That figure is approximately what it costs to run the entire state for a year.
The shortfall is the difference between what has been promised public employees as pension benefits and what is available to pay for those benefits. Most of the experts know the causes of the unfunded liabilities and they know the solutions for bringing these funds into balance, but political leaders seem unwilling to address either. Worse, some don't see it as a major problem even though the gap has doubled since 2006.
Larry Martin, executive director of Minnesota's Legislative Commission on Pensions and Retirement, sees the problem. He told the St. Paul Pioneer Press: "Is there a need for concern?
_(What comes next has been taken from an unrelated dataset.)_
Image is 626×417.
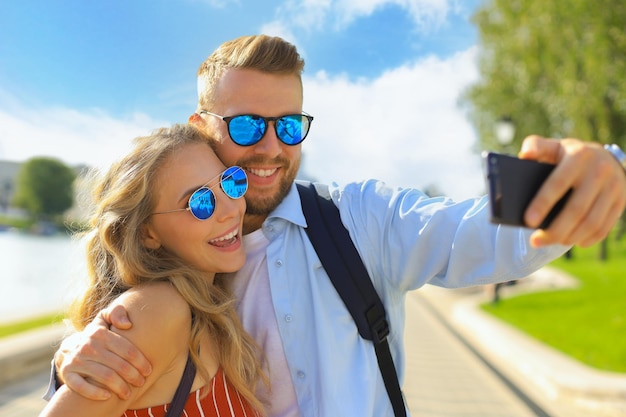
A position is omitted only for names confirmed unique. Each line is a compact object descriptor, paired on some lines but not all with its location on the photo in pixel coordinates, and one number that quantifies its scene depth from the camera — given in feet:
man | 5.74
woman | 5.78
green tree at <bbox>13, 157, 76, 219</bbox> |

Yes. We're departing -- significantly -- from what we think we ought to be doing."
Some 11 of the 12 public pension plans that remain open to new members are not taking in enough money to pay benefits promised.
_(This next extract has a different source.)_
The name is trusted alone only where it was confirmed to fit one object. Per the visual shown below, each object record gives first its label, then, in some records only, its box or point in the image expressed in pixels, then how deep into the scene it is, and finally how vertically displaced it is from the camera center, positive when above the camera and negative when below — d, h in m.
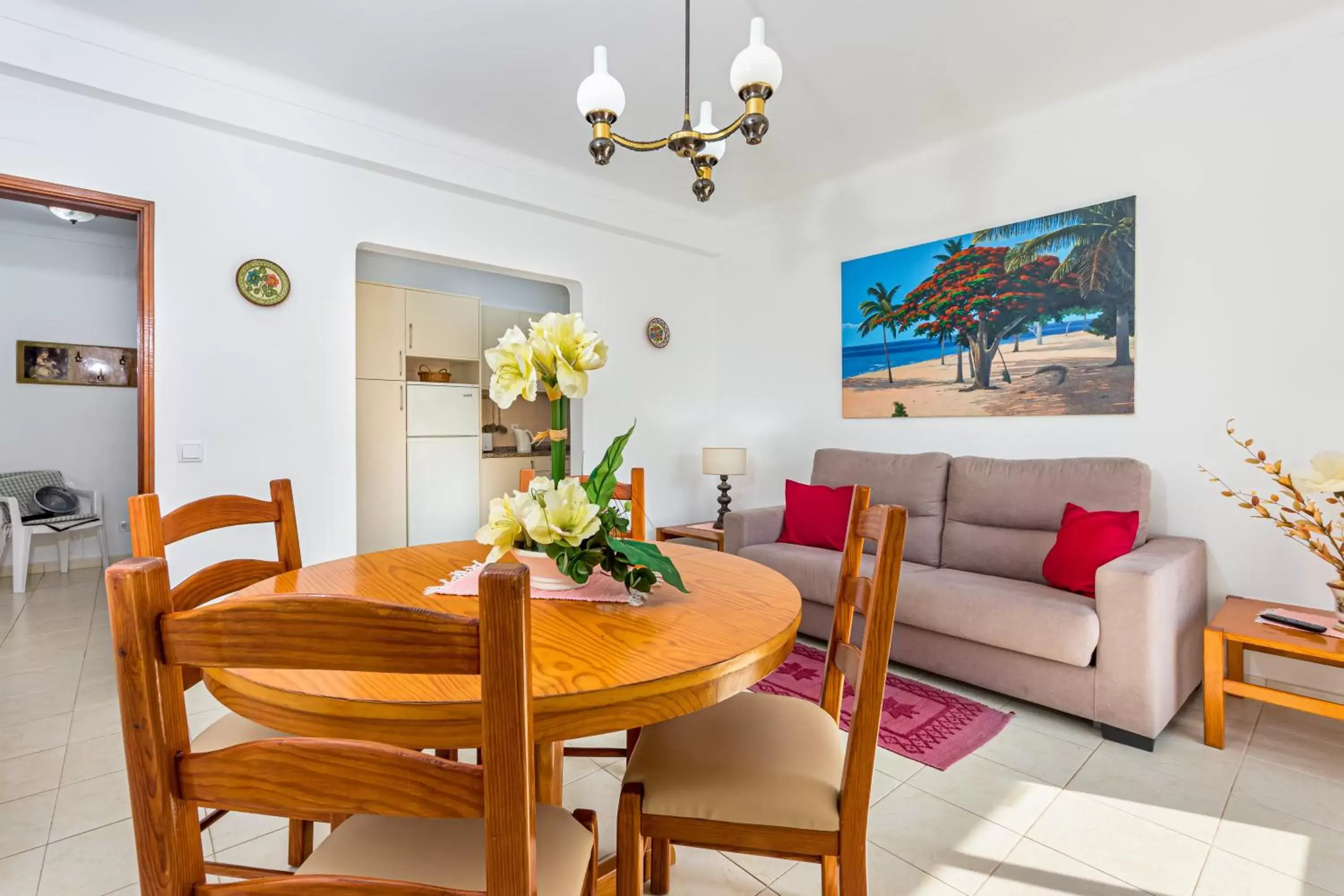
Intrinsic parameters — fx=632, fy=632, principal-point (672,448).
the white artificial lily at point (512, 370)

The plans vary in the level of funding from a low of 60 percent funded for the St. Paul teacher's pension to about a 90 percent funding for the corrections employees fund. Many of the pensions had been fully funded in 2000.
The problems stem from payments into the funds that aren't sufficient to pay benefits and faulty assumptions about investment returns. At varying times, fund managers estimated returns in the 8 percent range, but when the Great Recession hit, returns were far, far below that. In fiscal year 2012, the investment return was just 2.4 percent.
The public employee plans for benefits and payments can only be adjusted by the Legislature and when the funds went south four years ago the Legislature adjusted the plan in 2010. The plans have been shored up to some extent since that time, but that progress is not much to be proud of given some of the biggest general plans are still only 75 to 80 percent funded.
The changes required employees and employers to pay more into the funds. Critics like Mark Haveman, executive director of the nonpartisan Minnesota Center for Fiscal Excellence, claims even those fixes do not put the funds on a track to be fully funded in 30 years.
There should be no real debate about when to begin fixing this problem. We should start fixing it now.
It would be imprudent to wait for the stock market to provide higher returns. That's always a possibility, but in these uncertain economic times the state should not wait for Wall Street to behave more positively.
An investment return estimate in the 8 percent range per year is unrealistic. Those who would argue for waiting for the market to get better point to an average return of 9.9 percent since 1980. That's ancient history in the life of the stock market.
Other argue that requiring employees to pay in more or reduce benefits to retirees would be breaking some sort of social contract. Others argue requiring governments to pay more may cause taxes to go up and spending to be cut.
We may have to invoke all of the above solutions.
Clearly, there will be tough choices. But the choices will be tougher if we wait years to make them.